=== What is needed ===
Each line of the listing must be transcribed exactly, except for the images, which should be excluded.

=== Data segment ===
——————————
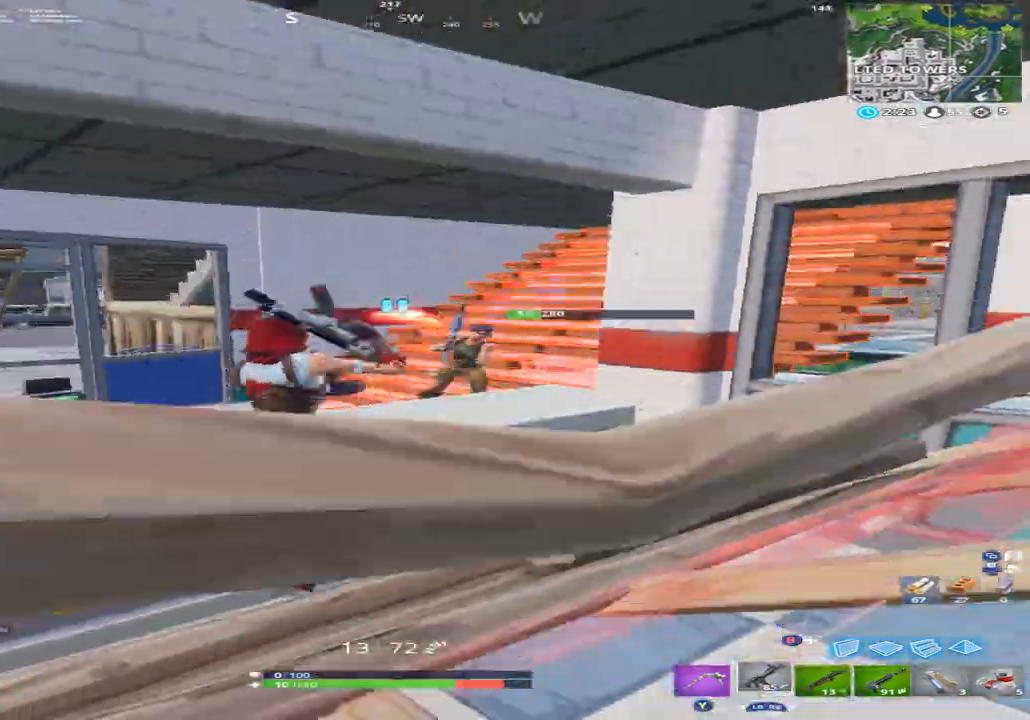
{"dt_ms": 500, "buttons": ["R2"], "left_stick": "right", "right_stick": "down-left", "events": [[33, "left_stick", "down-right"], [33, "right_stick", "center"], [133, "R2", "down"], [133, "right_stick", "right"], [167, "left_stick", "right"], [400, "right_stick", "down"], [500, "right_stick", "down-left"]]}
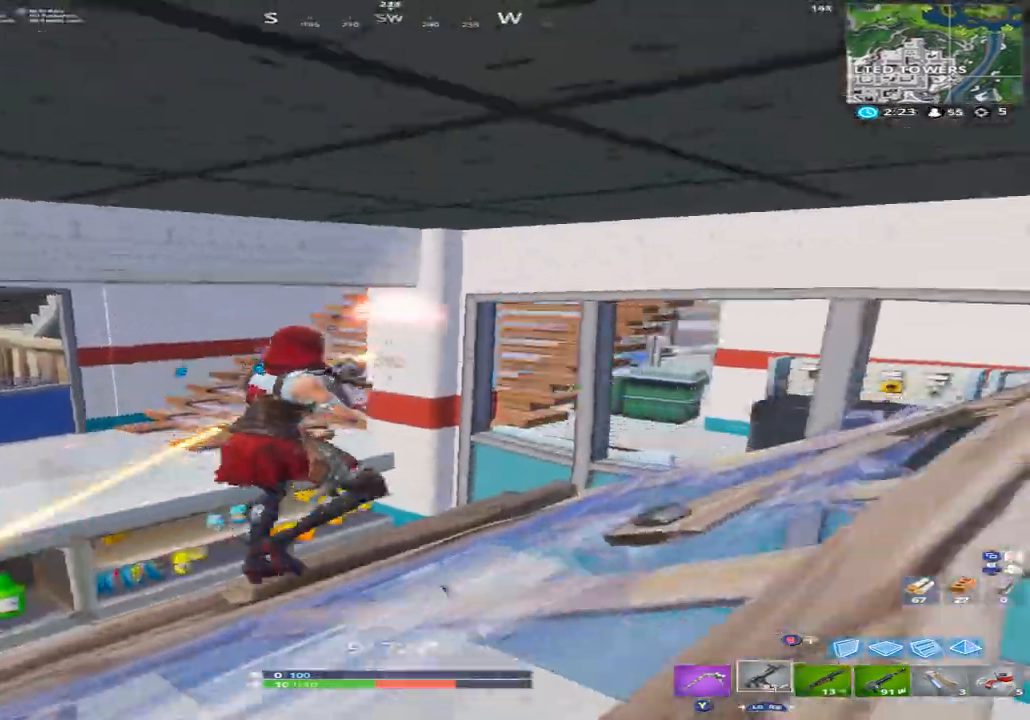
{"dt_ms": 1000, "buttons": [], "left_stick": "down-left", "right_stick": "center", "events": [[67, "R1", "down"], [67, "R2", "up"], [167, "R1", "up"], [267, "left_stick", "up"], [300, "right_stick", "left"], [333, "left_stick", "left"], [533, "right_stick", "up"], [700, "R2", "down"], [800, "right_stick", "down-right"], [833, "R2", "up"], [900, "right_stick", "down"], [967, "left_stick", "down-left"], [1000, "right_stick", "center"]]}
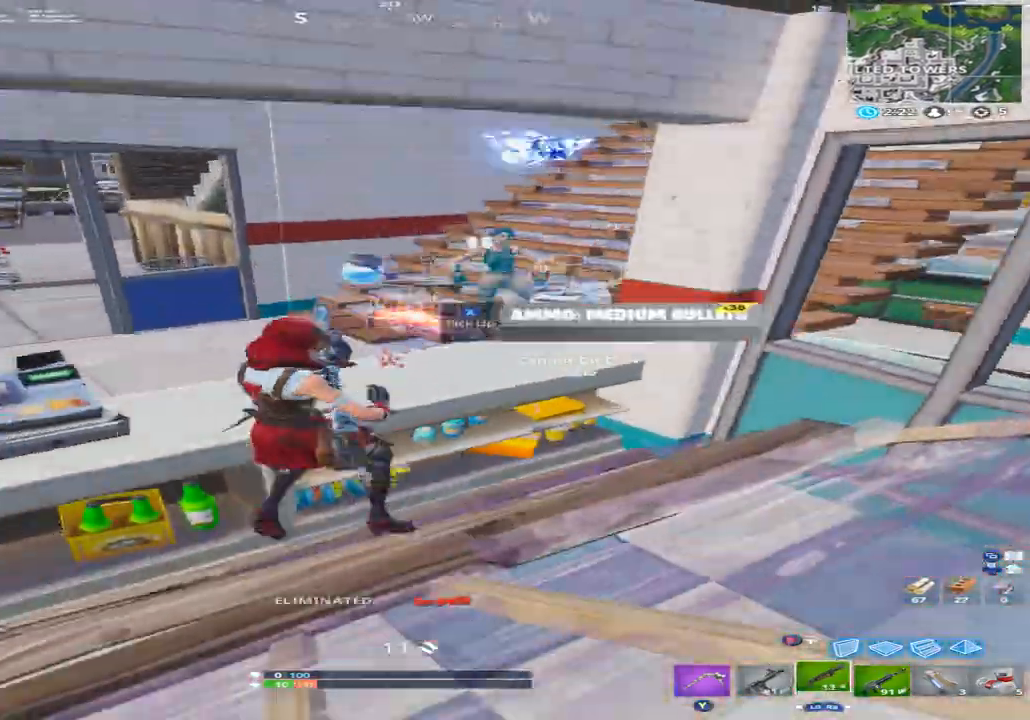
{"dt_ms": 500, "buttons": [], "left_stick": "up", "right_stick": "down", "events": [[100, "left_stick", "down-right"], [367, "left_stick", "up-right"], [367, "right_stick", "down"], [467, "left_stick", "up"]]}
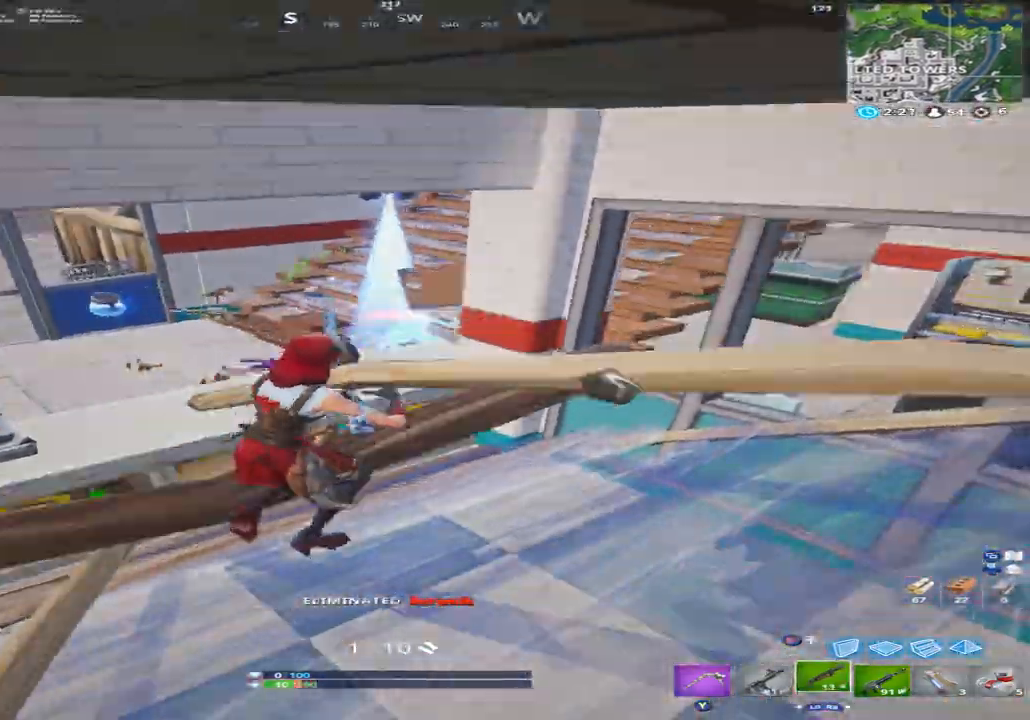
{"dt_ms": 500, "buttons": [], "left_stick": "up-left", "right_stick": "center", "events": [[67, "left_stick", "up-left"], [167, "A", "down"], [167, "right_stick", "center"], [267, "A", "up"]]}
——————————
=== Exercise answer ===
{"dt_ms": 500, "buttons": ["R2"], "left_stick": "right", "right_stick": "down-left", "events": [[33, "left_stick", "down-right"], [33, "right_stick", "center"], [133, "R2", "down"], [133, "right_stick", "right"], [167, "left_stick", "right"], [400, "right_stick", "down"], [500, "right_stick", "down-left"]]}
{"dt_ms": 1000, "buttons": [], "left_stick": "down-left", "right_stick": "center", "events": [[67, "R1", "down"], [67, "R2", "up"], [167, "R1", "up"], [267, "left_stick", "up"], [300, "right_stick", "left"], [333, "left_stick", "left"], [533, "right_stick", "up"], [700, "R2", "down"], [800, "right_stick", "down-right"], [833, "R2", "up"], [900, "right_stick", "down"], [967, "left_stick", "down-left"], [1000, "right_stick", "center"]]}
{"dt_ms": 500, "buttons": [], "left_stick": "up", "right_stick": "down", "events": [[100, "left_stick", "down-right"], [367, "left_stick", "up-right"], [367, "right_stick", "down"], [467, "left_stick", "up"]]}
{"dt_ms": 500, "buttons": [], "left_stick": "up-left", "right_stick": "center", "events": [[67, "left_stick", "up-left"], [167, "A", "down"], [167, "right_stick", "center"], [267, "A", "up"]]}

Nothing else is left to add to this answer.